Interpretive Summary: Dispersal of insects, particularly species that transmit zoonotic diseases, by commercial aircraft is a concern of many nations world wide. Another concern, particularly by flight crews and passengers, are the current pesticide-based methods mandated for treatment of aircraft prior to landing in countries anxious to prevent entry of vector species. The USDA, supported partially by a grant from the Federal Department of Transportation, investigated the potential use of air curtains as an alternative method for management of insects that might enter and disperse via commercial air craft. The method involves preventing insect entry during servicing and boarding of aircraft and prevention of insect exit from aircraft after landing. Tests were performed in rooms especially designed to simulate boarding bridges attached to an aircraft cabins. Air curtains, used commercially to prevent insect entry over doorways, were mounted vertically on either side of the door between the simulated boarding bridge and aircraft so that air blew into the boarding bridge and air streams from each unit intersected at a 90° angle just inside the center of the doorway of the boarding bridge. To perform a test, 50 mosquitoes of 3 different species (150 total) and 50 house flies, Musca domestica, were released in the simulated boarding bridge when air curtains were in operation. Next, staff members made 25 passes through the boarding bridge, through the air stream of the air curtains and into the aircraft to simulate passenger boarding. After the 25th ‘passenger’ entered the aircraft, the door separating the two rooms was closed and any insects that passed into the aircraft were counted and identified. The system excluded 95-99% of the mosquitoes and 95-100% of the house flies.

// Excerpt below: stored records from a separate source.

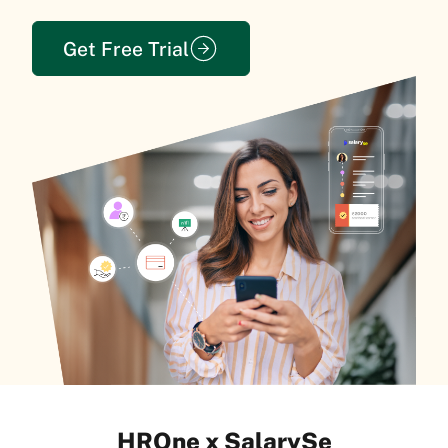
Get Free Trial
HROne x SalarySe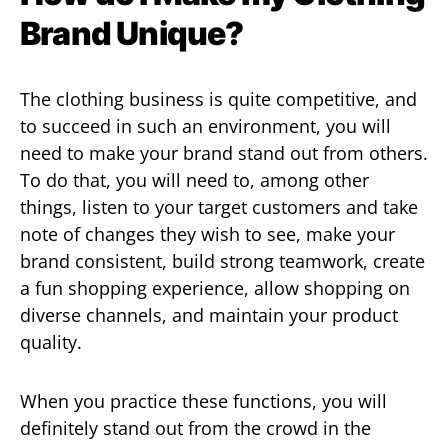
Brand Unique?
The clothing business is quite competitive, and
to succeed in such an environment, you will
need to make your brand stand out from others.
To do that, you will need to, among other
things, listen to your target customers and take
note of changes they wish to see, make your
brand consistent, build strong teamwork, create
a fun shopping experience, allow shopping on
diverse channels, and maintain your product
quality.
When you practice these functions, you will
definitely stand out from the crowd in the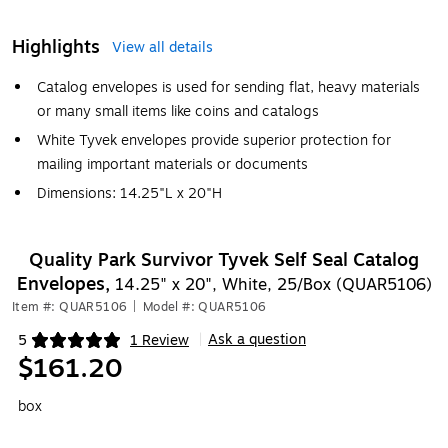
Highlights
View all details
Catalog envelopes is used for sending flat, heavy materials
or many small items like coins and catalogs
White Tyvek envelopes provide superior protection for
mailing important materials or documents
Dimensions: 14.25"L x 20"H
Quality Park Survivor Tyvek Self Seal Catalog
Envelopes,
14.25" x 20", White, 25/Box (QUAR5106)
Item #: QUAR5106
|
Model #: QUAR5106
Ask a question
5
1 Review
|
Exited tooltip
$161.20
box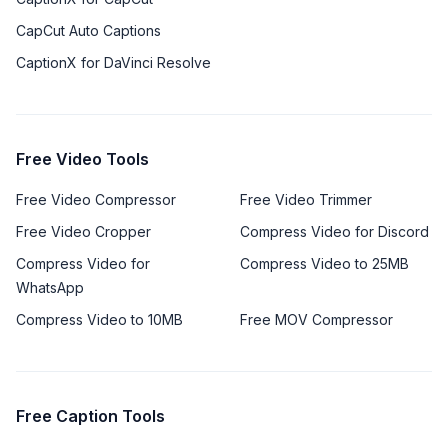
CapCut Auto Captions
CaptionX for DaVinci Resolve
Free Video Tools
Free Video Compressor
Free Video Trimmer
Free Video Cropper
Compress Video for Discord
Compress Video for
Compress Video to 25MB
WhatsApp
Compress Video to 10MB
Free MOV Compressor
Free Caption Tools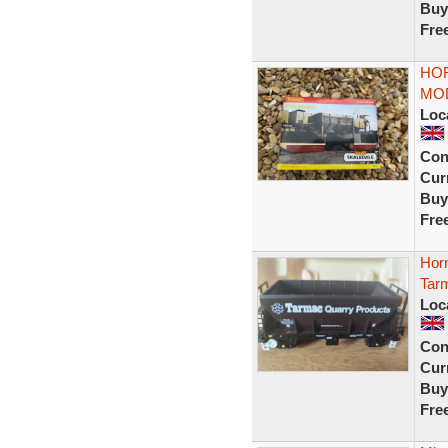
Buy
Fre
HO
MOD
Loc
Con
Curr
Buy
Fre
Hor
Tarm
Loc
Con
Curr
Buy
Fre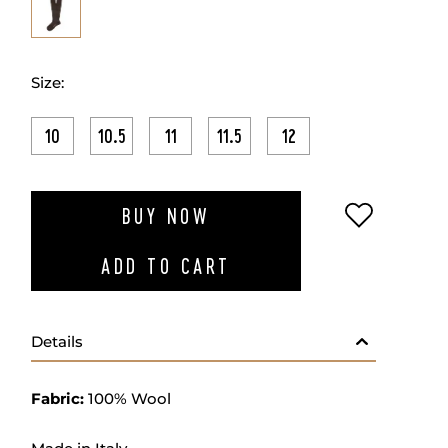
Size:
10
10.5
11
11.5
12
ADD TO W
BUY NOW
ADD TO CART
Details
Fabric:
100% Wool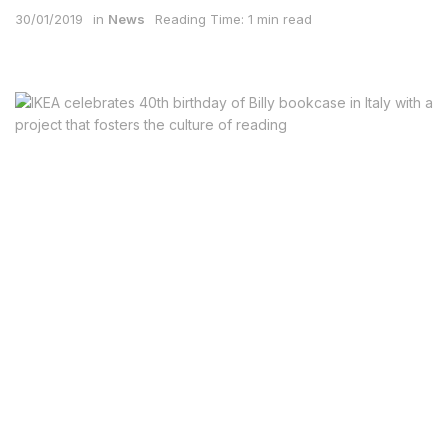
30/01/2019
in
News
Reading Time: 1 min read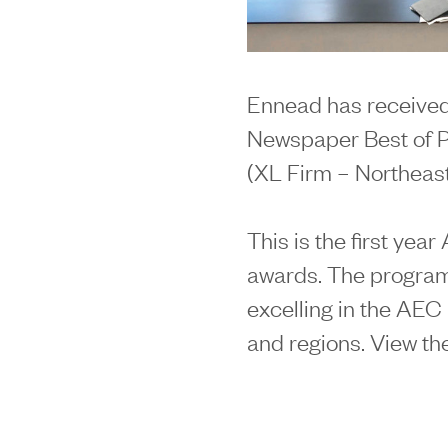
Ennead has received
Newspaper Best of Pr
(XL Firm – Northeast
This is the first yea
awards. The program
excelling in the AEC 
and regions. View th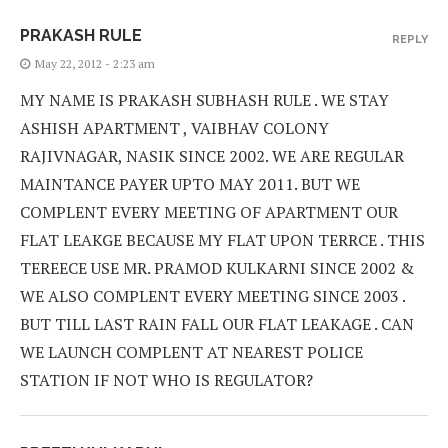
PRAKASH RULE
REPLY
May 22, 2012 - 2:23 am
MY NAME IS PRAKASH SUBHASH RULE . WE STAY
ASHISH APARTMENT , VAIBHAV COLONY
RAJIVNAGAR, NASIK SINCE 2002. WE ARE REGULAR
MAINTANCE PAYER UPTO MAY 2011. BUT WE
COMPLENT EVERY MEETING OF APARTMENT OUR
FLAT LEAKGE BECAUSE MY FLAT UPON TERRCE . THIS
TEREECE USE MR. PRAMOD KULKARNI SINCE 2002 &
WE ALSO COMPLENT EVERY MEETING SINCE 2003 .
BUT TILL LAST RAIN FALL OUR FLAT LEAKAGE . CAN
WE LAUNCH COMPLENT AT NEAREST POLICE
STATION IF NOT WHO IS REGULATOR?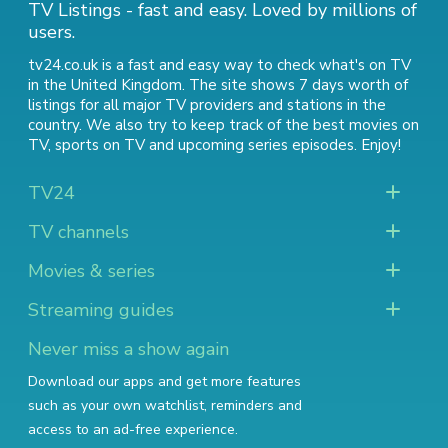
TV Listings - fast and easy. Loved by millions of
users.
tv24.co.uk is a fast and easy way to check what's on TV
in the United Kingdom. The site shows 7 days worth of
listings for all major TV providers and stations in the
country. We also try to keep track of
the best movies on
TV
,
sports on TV
and
upcoming series episodes
. Enjoy!
TV24
TV channels
Movies & series
Streaming guides
Never miss a show again
Download our apps and get more features
such as your own watchlist, reminders and
access to an ad-free experience.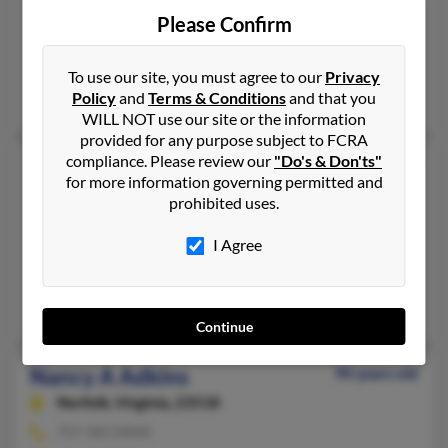
865-922-XXXX
Please Confirm
Powell, TN
@yahoo.com
To use our site, you must agree to our
Privacy
Policy
and
Terms & Conditions
and that you
Darrell Adkins, Paul Adkins, Darrel Adkins
WILL NOT use our site or the information
provided for any purpose subject to FCRA
compliance. Please review our
"Do's & Don'ts"
Nancy Adkins
86 years old
for more information governing permitted and
Catlettsburg,
Kentucky, 41129
prohibited uses.
606-739-XXXX
I Agree
Catlettsburg, KY
@gmail.com, @yahoo.com
Phillip Adkins, Bruce Adkins, Nancy Adkins
Continue
Nancy A Adkins
90 years old
Norfolk,
Virginia, 23518
757-583-XXXX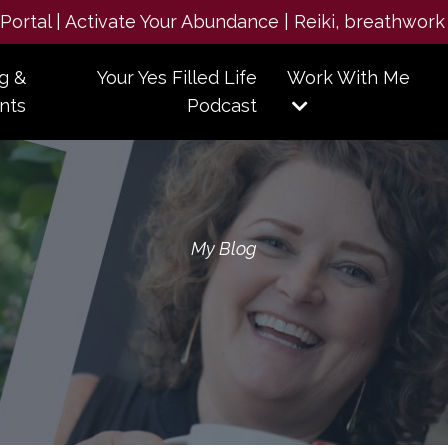
e Portal | Activate Your Abundance | Reiki, breathwork
g &
Your Yes Filled Life
Work With Me
nts
Podcast
My Blog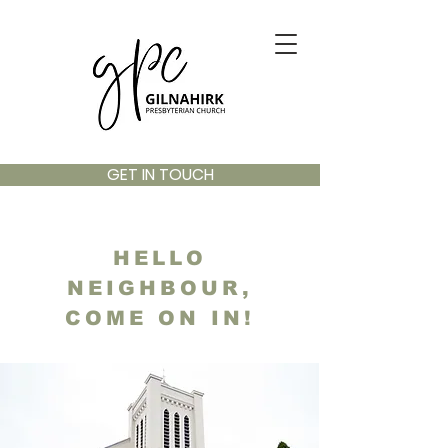
GET IN TOUCH
HELLO
NEIGHBOUR,
COME ON IN!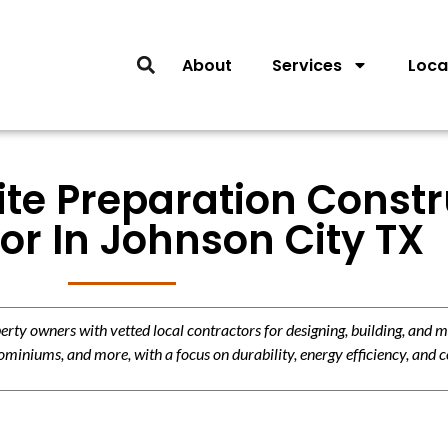
About
Services
Loca
ite Preparation Const
or In Johnson City TX
y owners with vetted local contractors for designing, building, and m
miniums, and more, with a focus on durability, energy efficiency, and c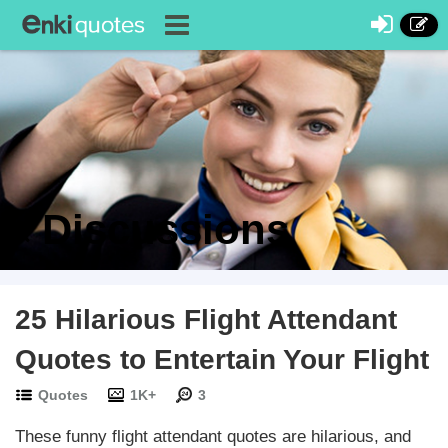
Discussions
25 Hilarious Flight Attendant
Quotes to Entertain Your Flight
Quotes
1K+
3
These funny flight attendant quotes are hilarious, and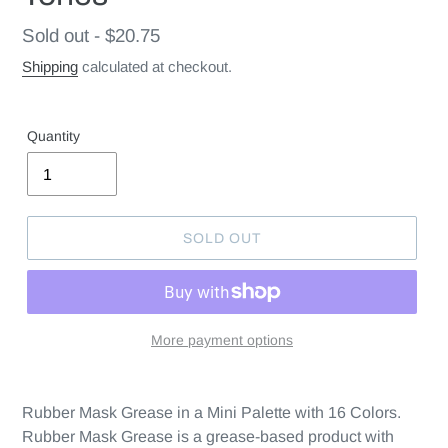
Regular
Sold out - $20.75
price
Shipping
calculated at checkout.
Quantity
SOLD OUT
More payment options
Rubber Mask Grease in a Mini Palette with 16 Colors.
Rubber Mask Grease is a grease-based product with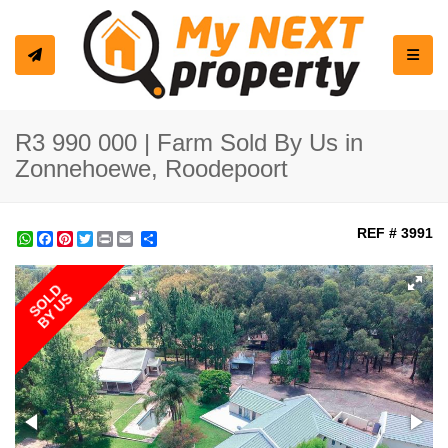
Toggle
R3 990 000 | Farm Sold By Us in
Zonnehoewe, Roodepoort
REF # 3991
WhatsApp
Facebook
Pinterest
Twitter
Print
Share
SOLD
BY US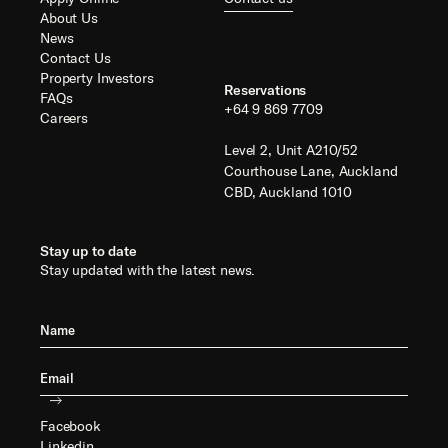
About Us
News
Contact Us
Property Investors
Reservations
FAQs
+64 9 869 7709
Careers
Level 2, Unit A210/52
Courthouse Lane, Auckland
CBD, Auckland 1010
Stay up to date
Stay updated with the latest news.
Facebook
Linkedin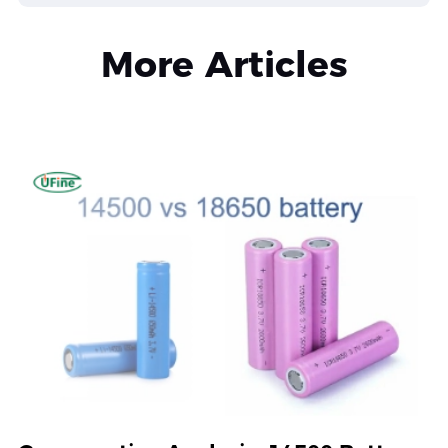
More Articles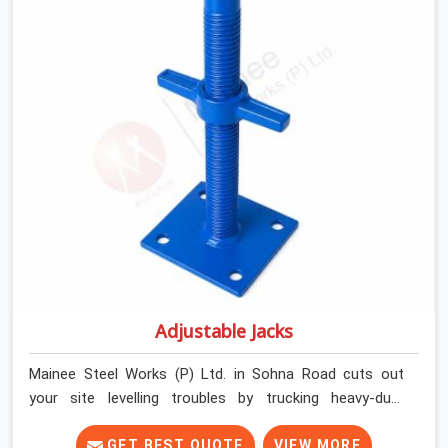
contractors in Sohna Road keep their shuttering
straight by supplying jacks with thick, solid rods, clean
threads, and heavy handles that you can turn by hand
even under a full load. This stops the main beams from
shifting out of place while the concrete is being
vibrated.
Adjustable Jacks
Mainee Steel Works (P) Ltd. in Sohna Road cuts out
your site levelling troubles by trucking heavy-duty
staging jacks straight to your construction layout. When
your crew is setting up the base scaffolding for a thick
GET BEST QUOTE
VIEW MORE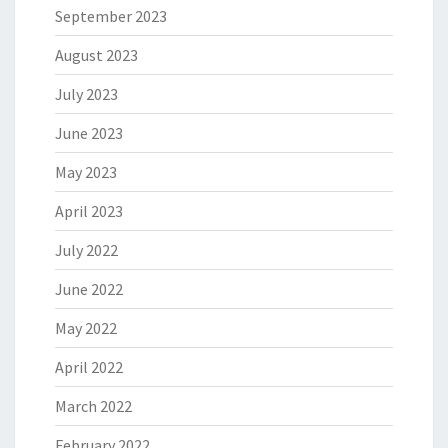
September 2023
August 2023
July 2023
June 2023
May 2023
April 2023
July 2022
June 2022
May 2022
April 2022
March 2022
February 2022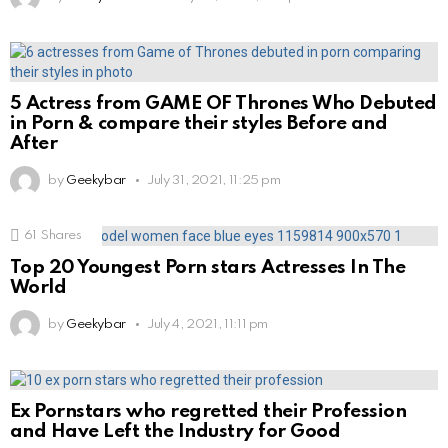
5 Actress from GAME OF Thrones Who Debuted
in Porn & compare their styles Before and
After
by
Geekybar
July 31, 2021, 11:25 pm
61
Shares
Top 20 Youngest Porn stars Actresses In The
World
by
Geekybar
July 4, 2021, 11:11 pm
Ex Pornstars who regretted their Profession
and Have Left the Industry for Good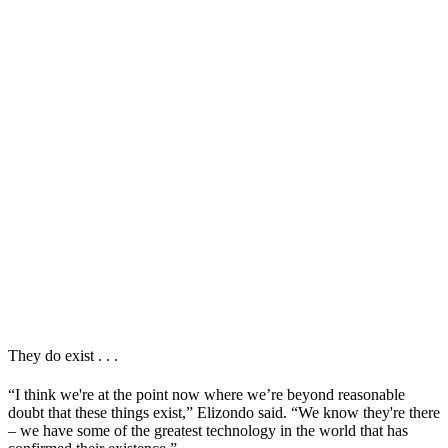
They do exist . . .
“I think we're at the point now where we’re beyond reasonable
doubt that these things exist,” Elizondo said. “We know they're there
– we have some of the greatest technology in the world that has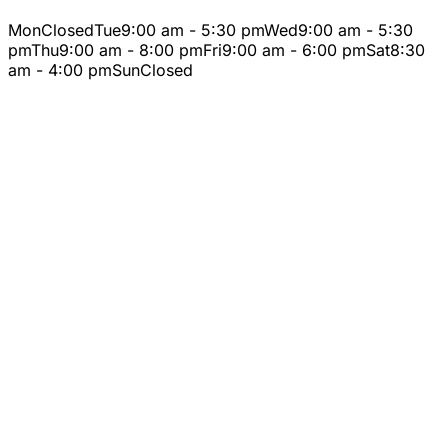
Mon
Closed
Tue
9:00 am - 5:30 pm
Wed
9:00 am - 5:30
pm
Thu
9:00 am - 8:00 pm
Fri
9:00 am - 6:00 pm
Sat
8:30
am - 4:00 pm
Sun
Closed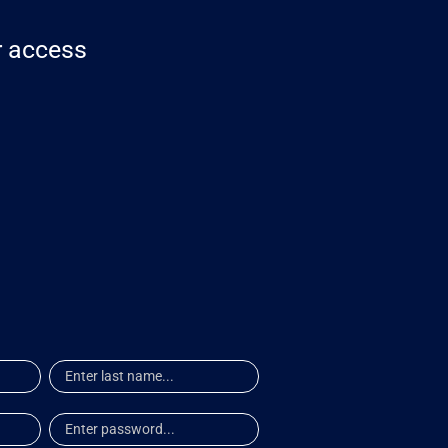
or access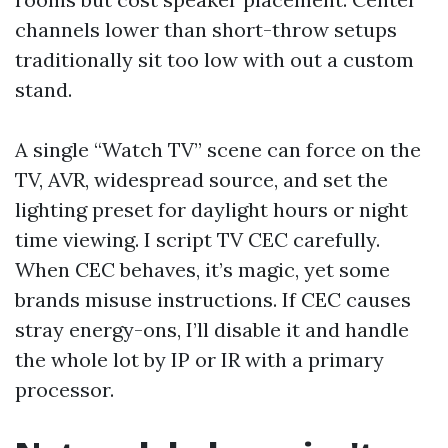
channels lower than short-throw setups
traditionally sit too low with out a custom
stand.
A single “Watch TV” scene can force on the
TV, AVR, widespread source, and set the
lighting preset for daylight hours or night
time viewing. I script TV CEC carefully.
When CEC behaves, it’s magic, yet some
brands misuse instructions. If CEC causes
stray energy-ons, I’ll disable it and handle
the whole lot by IP or IR with a primary
processor.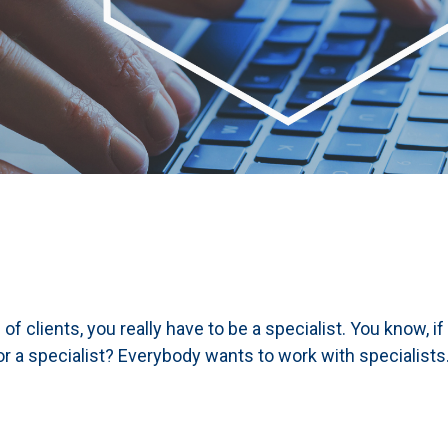
of clients, you really have to be a specialist. You know, i
r a specialist? Everybody wants to work with specialists.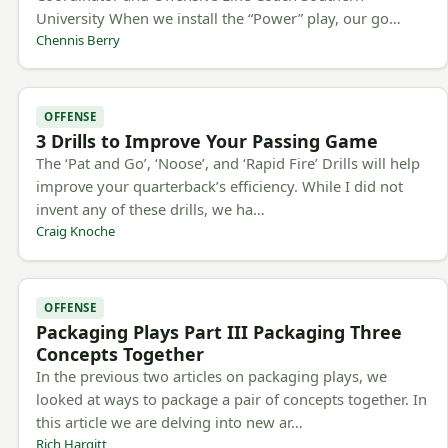
University When we install the “Power” play, our go…
Chennis Berry
OFFENSE
3 Drills to Improve Your Passing Game
The ‘Pat and Go’, ‘Noose’, and ‘Rapid Fire’ Drills will help
improve your quarterback’s efficiency. While I did not
invent any of these drills, we ha…
Craig Knoche
OFFENSE
Packaging Plays Part III Packaging Three
Concepts Together
In the previous two articles on packaging plays, we
looked at ways to package a pair of concepts together. In
this article we are delving into new ar…
Rich Hargitt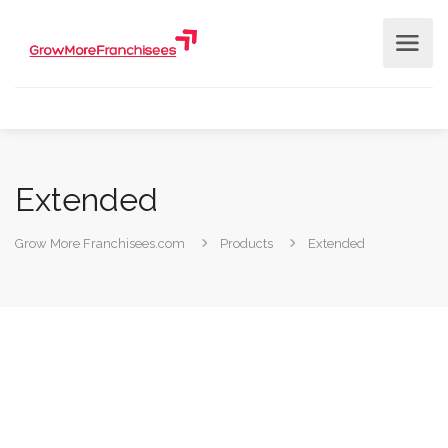
Extended
Grow More Franchisees.com
Products
Extended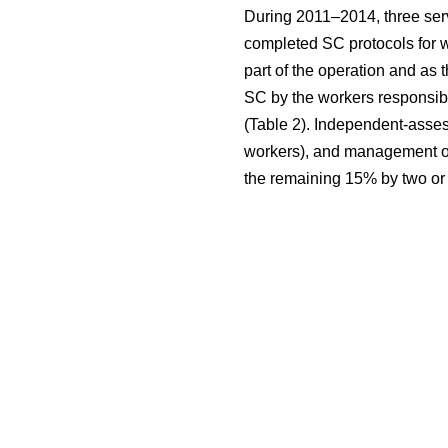
During 2011–2014, three serv
completed SC protocols for w
part of the operation and as 
SC by the workers responsibl
(Table 2). Independent-asses
workers), and management of 
the remaining 15% by two or 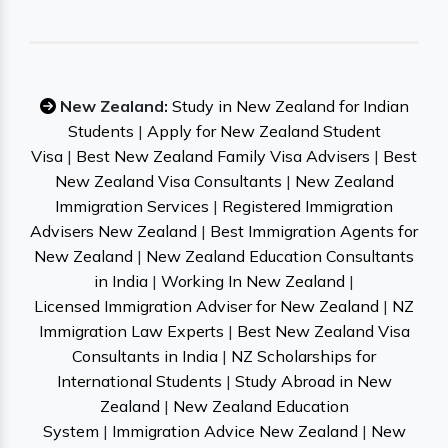
New Zealand:
Study in New Zealand for Indian
Students
|
Apply for New Zealand Student
Visa
|
Best New Zealand Family Visa Advisers
|
Best
New Zealand Visa Consultants
|
New Zealand
Immigration Services
|
Registered Immigration
Advisers New Zealand
|
Best Immigration Agents for
New Zealand
|
New Zealand Education Consultants
in India
|
Working In New Zealand
|
Licensed Immigration Adviser for New Zealand
|
NZ
Immigration Law Experts
|
Best New Zealand Visa
Consultants in India
|
NZ Scholarships for
International Students
|
Study Abroad in New
Zealand
|
New Zealand Education
System
|
Immigration Advice New Zealand
|
New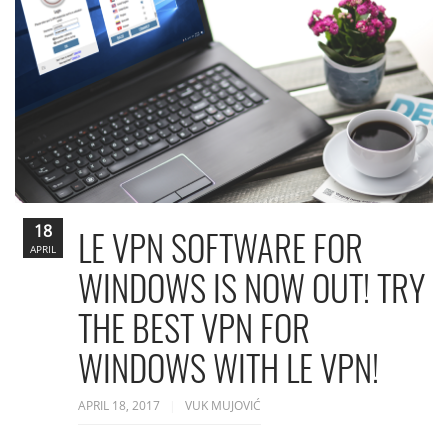
18
LE VPN SOFTWARE FOR
APRIL
WINDOWS IS NOW OUT! TRY
THE BEST VPN FOR
WINDOWS WITH LE VPN!
APRIL 18, 2017
VUK MUJOVIĆ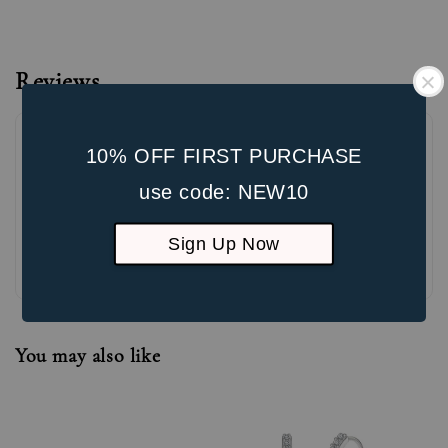
Reviews
10% OFF FIRST PURCHASE
use code: NEW10
Sign Up Now
Be the first to review
You may also like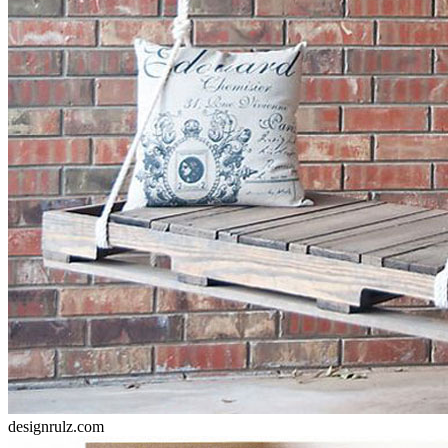
designrulz.com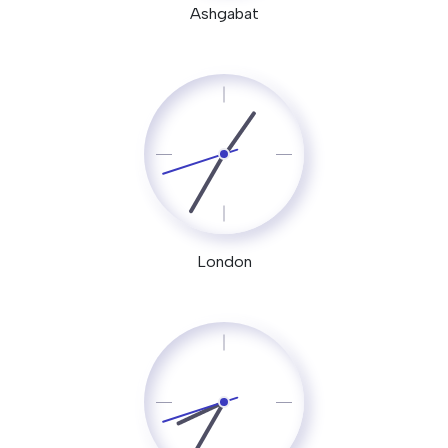
Ashgabat
London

Technical Abstract: Dispersal of insects, particularly species that transmit zoonotic diseases, by commercial aircraft is a concern of many nations world wide. Another concern, particularly by flight crews and passengers, are the current pesticide-based methods mandated for treatment of aircraft prior to landing in countries anxious to prevent entry of vector species. The USDA, supported partially by a grant from the Federal Department of Transportation, investigated the potential use of air curtains as an alternative method for management of insects that might enter and disperse via commercial air craft. The method involves preventing insect entry during servicing and boarding of aircraft and prevention of insect exit from aircraft after landing. Tests were performed in rooms especially designed to simulate boarding bridges attached to an aircraft cabins. Air curtains, used commercially to prevent insect entry over doorways, were mounted vertically on either side of the door between the simulated boarding bridge and aircraft so that air blew into the boarding bridge and air streams from each unit intersected at a 90° angle just inside the center of the doorway of the boarding bridge. To perform a test, 50 mosquitoes of 3 different species (150 total) and 50 house flies, Musca domestica, were released in the simulated boarding bridge when air curtains were in operation. Next, staff members made 25 passes through the boarding bridge, through the air stream of the air curtains and into the aircraft to simulate passenger boarding. After the 25th ‘passenger’ entered the aircraft, the door separating the two rooms was closed and any insects that passed into the aircraft were counted and identified. The system excluded 95-99% of the mosquitoes and 95-100% of the house flies.